Europeans also seem to feel more at home working within a company than Americans, who would rather be self-employed.

Nearly two-thirds (61 percent) of American respondents to the poll said they would prefer to be self-employed, compared to only 45 percent of Europeans, who cited job security and a fixed regular income as reasons to be employed by a company rather than being their own boss.

However, there appeared to be a "North/South" divide within the EU in this respect. Portugal and Spain had high percentages of people (62 percent and 56 percent respectively) wanting to be self-employed, whereas Finns (28 percent), Dutch (33 percent) and Swedes (35 percent) prefer to be employed by companies.

Lack of finance

The main reason cited by the Commission for the lack of entrepreneurial spirit in the EU is that people find it difficult to find sufficient funding to set up a business – either from banks or venture capital firms.

Nearly three-quarters of people said that "it is difficult to start one’s own business due to a lack of available financial support".

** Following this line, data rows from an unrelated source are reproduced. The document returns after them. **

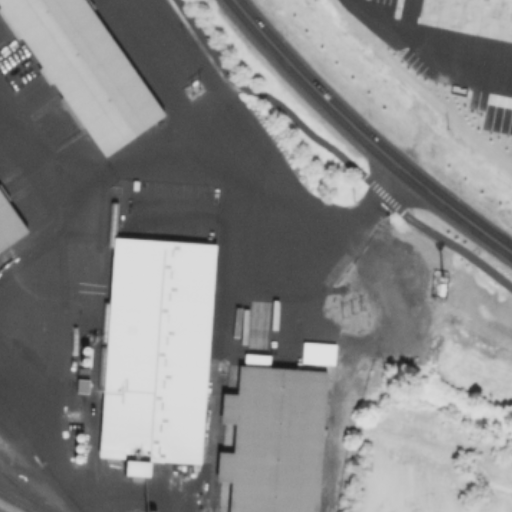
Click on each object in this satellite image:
road: (423, 41)
building: (84, 68)
road: (365, 134)
road: (264, 150)
road: (334, 150)
road: (104, 171)
building: (9, 224)
road: (36, 307)
railway: (99, 351)
building: (155, 354)
railway: (12, 426)
building: (273, 440)
railway: (214, 442)
railway: (37, 463)
railway: (38, 472)
railway: (19, 486)
railway: (26, 495)
railway: (14, 501)
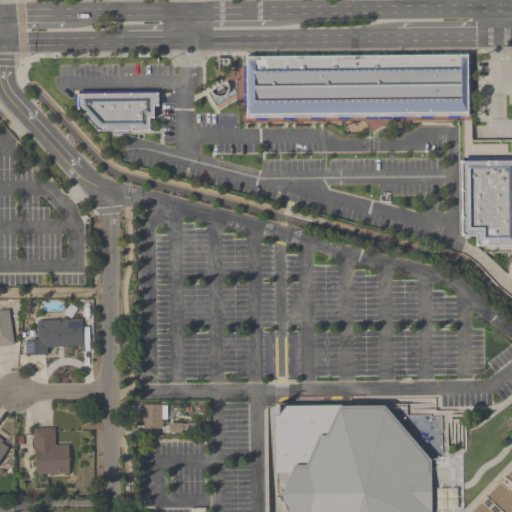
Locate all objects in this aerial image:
road: (498, 5)
road: (378, 6)
road: (188, 7)
road: (0, 8)
road: (505, 10)
road: (384, 11)
road: (230, 14)
road: (32, 15)
road: (126, 15)
road: (0, 17)
road: (498, 24)
road: (22, 27)
road: (505, 37)
road: (447, 39)
road: (292, 42)
road: (0, 44)
road: (63, 44)
road: (157, 44)
road: (504, 84)
building: (356, 88)
building: (356, 89)
road: (497, 91)
road: (5, 94)
building: (118, 110)
building: (118, 111)
road: (30, 113)
road: (371, 145)
road: (374, 176)
road: (288, 185)
road: (36, 188)
building: (487, 202)
building: (487, 202)
road: (262, 203)
road: (247, 206)
road: (48, 233)
road: (277, 233)
road: (175, 300)
road: (479, 302)
road: (215, 305)
road: (253, 309)
road: (306, 315)
road: (346, 320)
road: (385, 324)
road: (425, 329)
building: (54, 336)
road: (465, 339)
road: (109, 349)
road: (149, 349)
road: (479, 385)
road: (287, 386)
road: (433, 387)
road: (63, 389)
road: (339, 389)
building: (153, 416)
road: (216, 451)
road: (254, 451)
building: (49, 454)
building: (368, 464)
building: (362, 468)
road: (159, 479)
building: (497, 498)
road: (54, 504)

Javier Echarri, Secretary-General of the European Venture Capital Association, which aims to promote an entrepreneurial spirit in the EU, said, "If the EU is serious about encouraging more Bill Gates and Richard Bransons in the EU, then it must look to ease access to finance for entrepreneurs as well as improve the entrepreneurial environment in Europe".

Europeans also said that a fear of failure was another reason not to set up a business.

'Bored' of Lisbon

Encouraging entrepreneurship is a key plank of the EU’s so-called Lisbon Strategy – its aim to be the most dynamic, knowledge-based economy in the World by 2010.

But in this, as with many aspects of the Lisbon Strategy, the EU appears to be going backwards rather than forwards.

Asked by journalists if the Commission was disappointed by this fact, the Deputy Director-General for Enterprise, Heinz Zourek, said, "we are not disappointed, but we are worried".